夢のお告げ
これらは、例の心理学者にいわせれば、小生が帰朝後その土地に遊んだことがなくても、幼時、吉田村という土地は知っていた。だから、なんとなくその辺の水がフロリダの右の藻を生じた水と同一であるのを感受していて,さてそんなことすきゆえ、帰朝して吉田村を思い出して、自然そんな藻がありはせぬかと思って夢に見たのだ、というだろう。この言葉に理があるかないかは、右の文をとくと味わって貴断に任すだけである。
さて、そんなら一例をまた引こう。今度は本月5日の夜、クラテレルス(※図あり。図は本で見てください。『南方熊楠コレクション〈第1巻〉南方マンダラ』 (河出文庫)303頁)という菌(画で見たことがある。実物は、画よりはるかに大きいのに驚く。後に画を調べると縮図とのこと。予が一度も見たことがないところに記してある)が、那智山の向山をさがせば必ずあるだろうと夢に見る。
翌日、右の例もあるから、おかしなことに思いながら,向山をさがすがない。それから夕方になり帰途ははなはだ艱難辛苦し、あるいは谷に堕ちる心配があるから、遠い道を回り、花山天皇の陵という所を越えるとき、この菌を多く見つけ出す。これは予が見たこともないもの、また、画をだけは見たが,どんな地に生ずるものとも、何の木の下に生ずるものとも読んだことがない。今も読めない(画だけで何にもないのだ。右の大きさの付記が別にあるあるのみ)。そうであるので、右のようなのは tact という他ない。
さて、予はこの夢のことを案ずるに、じつは前の藻の例は見たこともあり,生ずる地の経験もあることであるが、後の例は見たこともなく、生ずる地も何にも知らず、ただそのものがあると、名と図を知るだけである。それなのに見つけ出したのは、心理学者の理由とするところがあてにならないのに似ている。
予から見れば、上等植物とちがい、下等植物(菌、藻など)は、気候さえ大差がなければ、藻は水中、菌は土上、そして深林にはいよいよ多種必ず生ずるものである。寒帯、温帯,熱帯の産は大差あるのもないのもあるが、東西の国のちがいによってはあまりかわりないものである。
だから、ある国で目について別の国で目につかないのは、人の入り用、学問上の興味がいまだ多くないので,精を出して捜すことが少ないのだ。どこの国にもあるものであるのだ。だから、予は仮に夢の告げに動かされて、よく気をつけて捜し当てたというまでのことである。

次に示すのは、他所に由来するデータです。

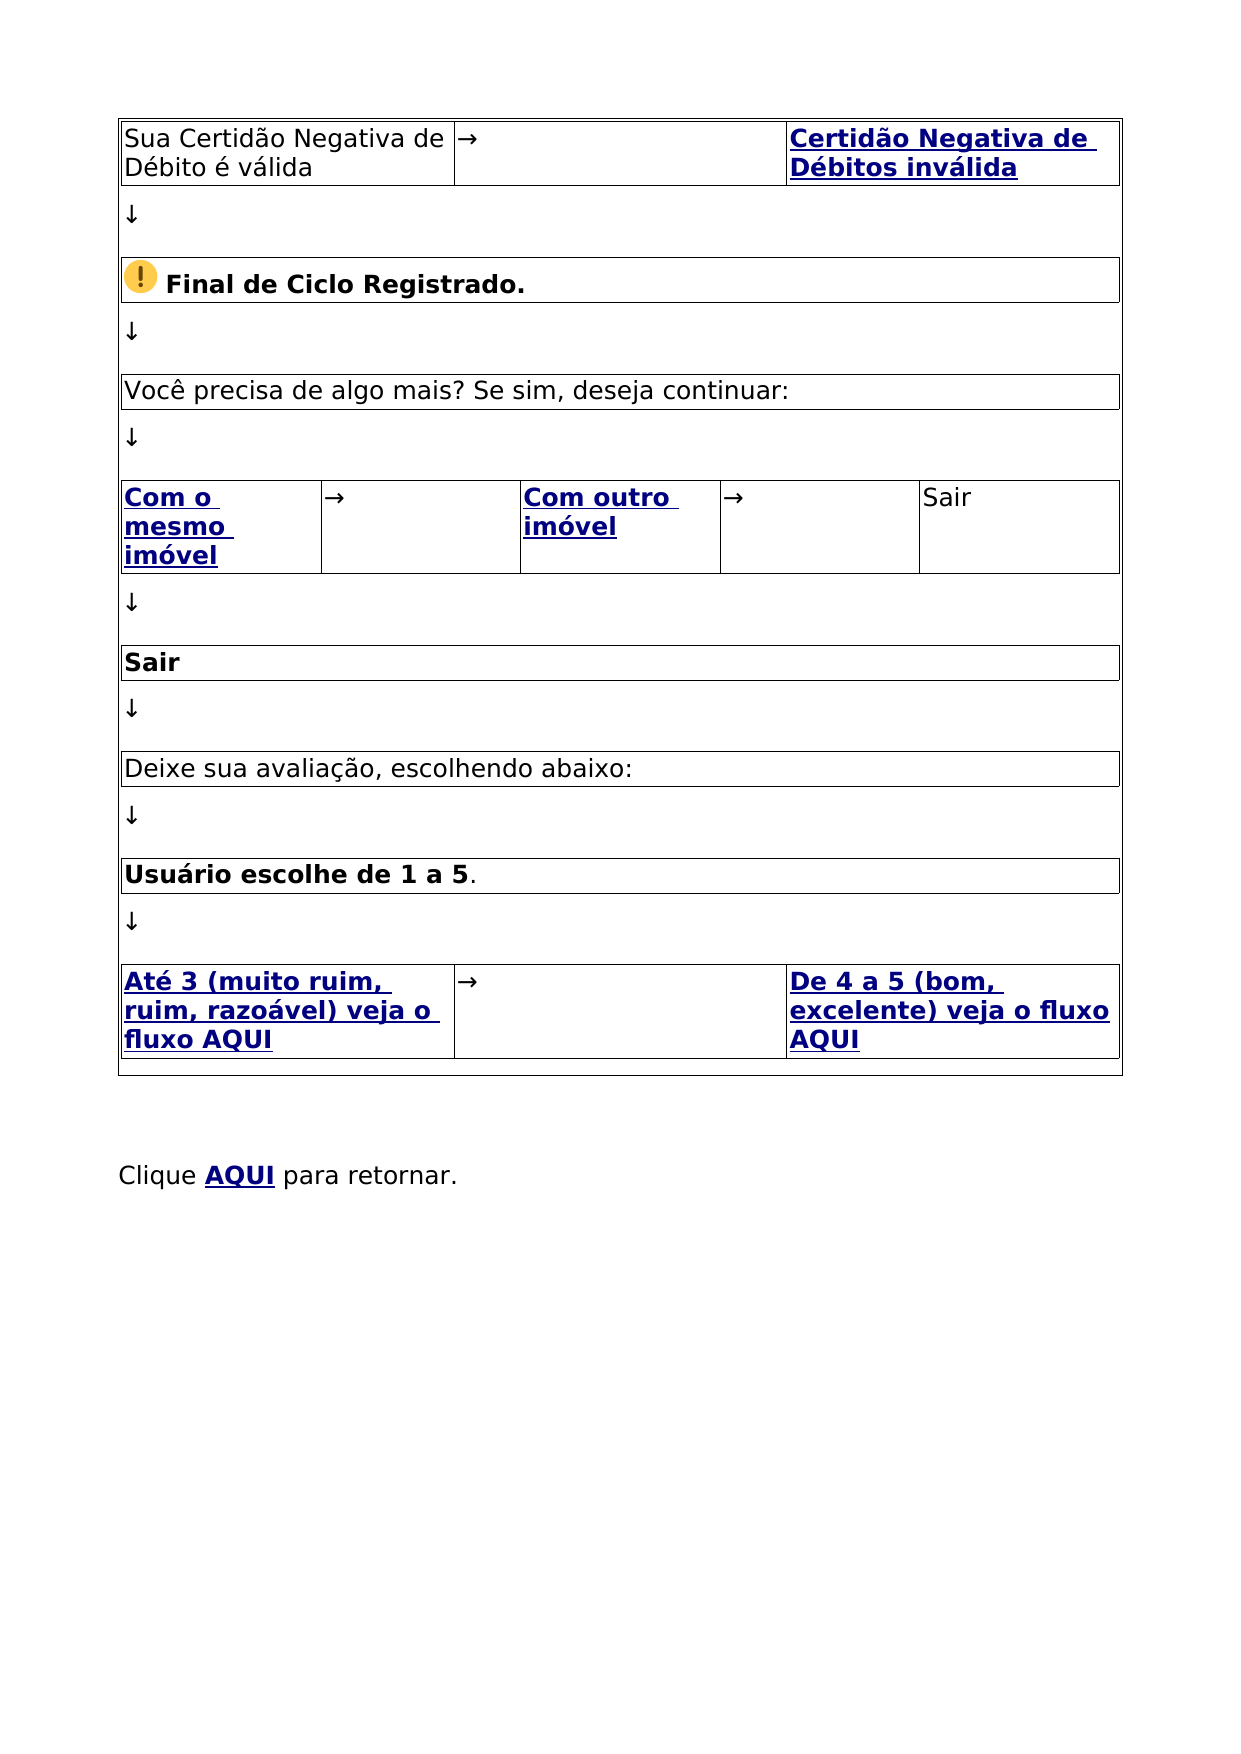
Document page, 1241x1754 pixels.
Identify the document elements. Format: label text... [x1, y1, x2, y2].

table_header Final de Ciclo Registrado. [122, 258, 1119, 302]
table_header Sair [920, 481, 1119, 573]
table_header Deixe sua avaliação, escolhendo abaixo: [122, 752, 1119, 786]
table_header Até 3 (muito ruim, ruim, razoável) veja o fluxo AQUI [122, 965, 454, 1057]
table_header Sua Certidão Negativa de Débito é válida [122, 122, 454, 185]
table_header → [455, 122, 786, 185]
table_header Com o mesmo imóvel [122, 481, 321, 573]
table_header De 4 a 5 (bom, excelente) veja o fluxo AQUI [787, 965, 1119, 1057]
table_header Usuário escolhe de 1 a 5. [122, 859, 1119, 893]
text Clique AQUI para retornar. [118, 1161, 1122, 1190]
table_header → [322, 481, 520, 573]
table_header → [721, 481, 919, 573]
table_header Você precisa de algo mais? Se sim, deseja continuar: [122, 375, 1119, 408]
table_header → [455, 965, 786, 1057]
table_header Com outro imóvel [521, 481, 720, 573]
table_header Certidão Negativa de Débitos inválida [787, 122, 1119, 185]
table_header ↓ ↓ ↓ ↓ ↓ ↓ ↓ [119, 119, 1122, 1075]
table_header Sair [122, 646, 1119, 680]
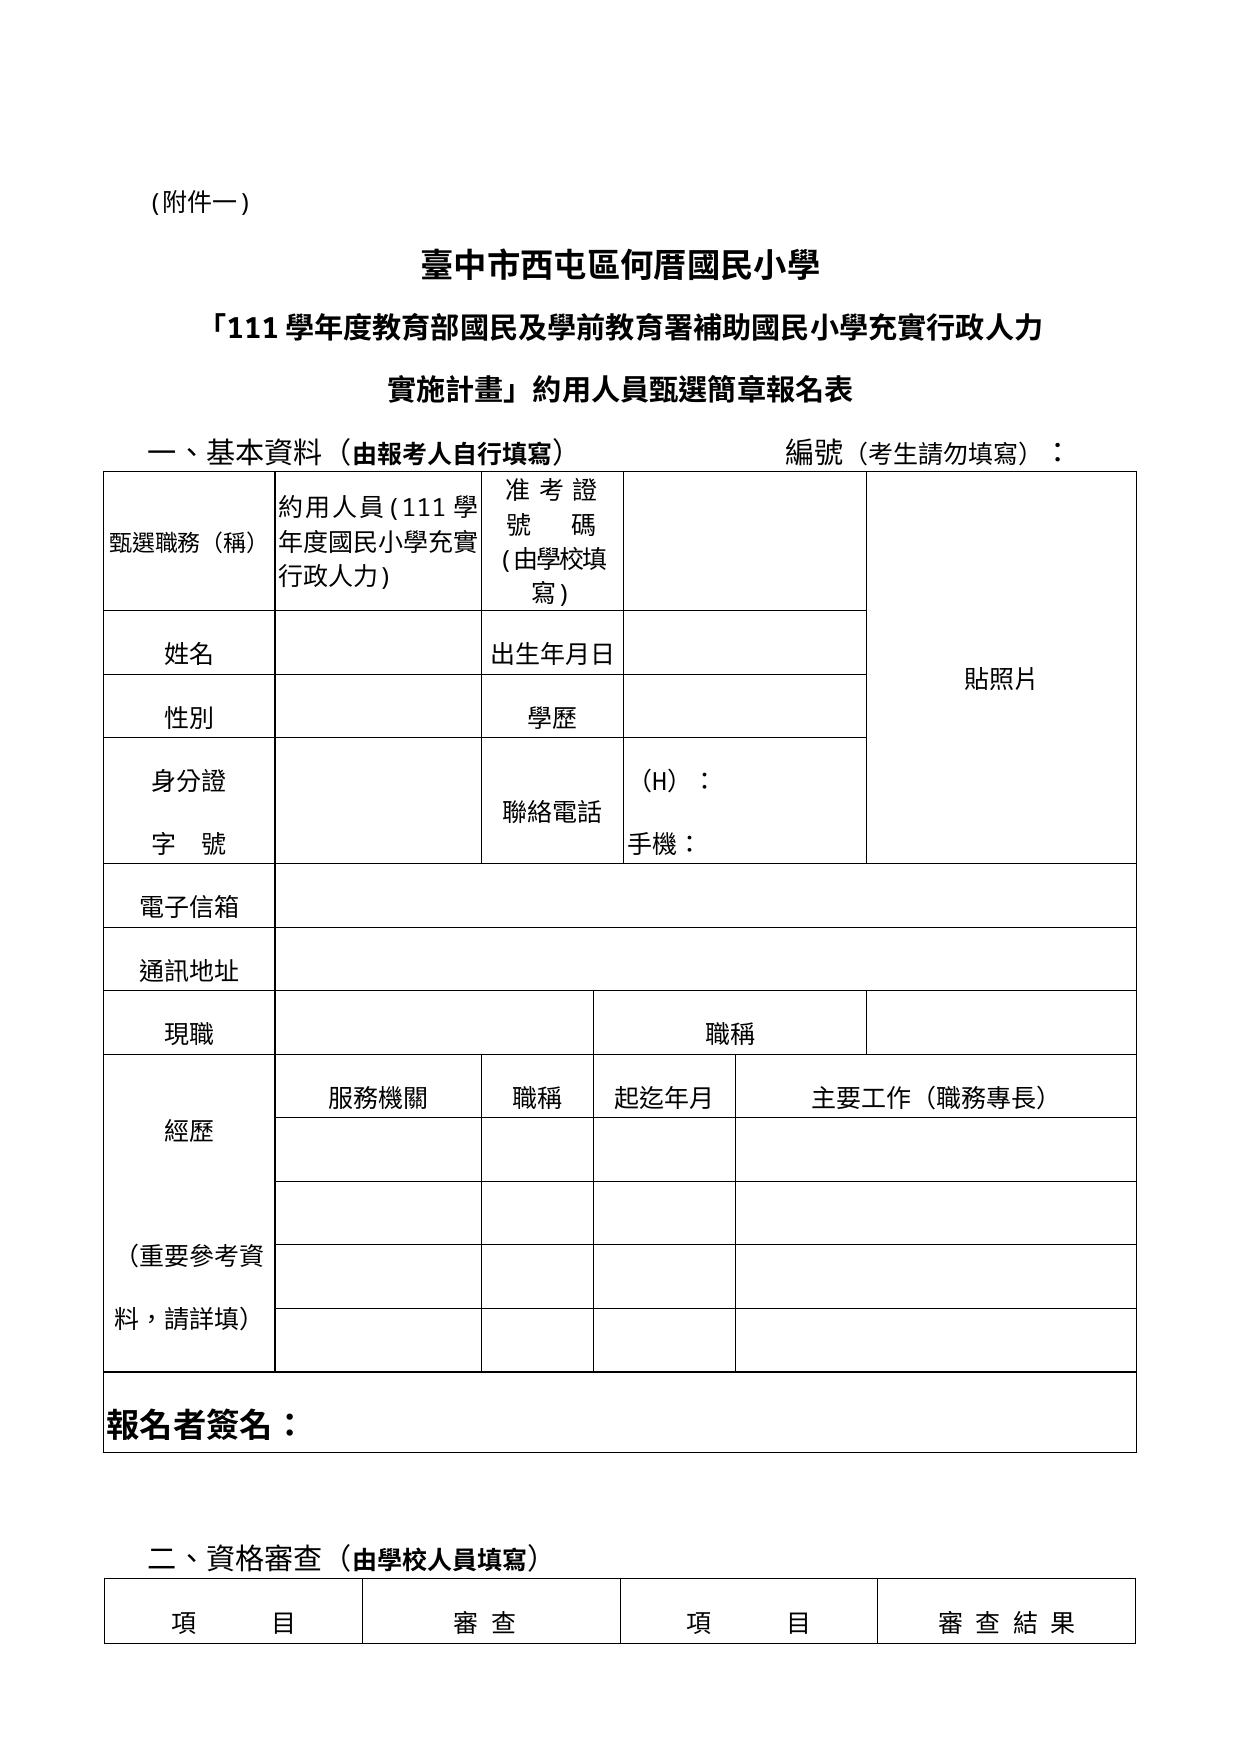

すでに向山にあるだろうと夢に見て、そこにはなかったことから見れば、この夢に何の根拠もなく、また、妙でもなく、向山を越えて遠路をまわらなければ、見つけ出さなかったのだ。だから、人間が孫悟空の筋斗雲のように一瞬に1万8千里も走ることを得,また随意にどこにでも行き得る神足を受けることができれば、どんな夢を見て、どんなものを捜し当てることもできるものだと知るべきだ。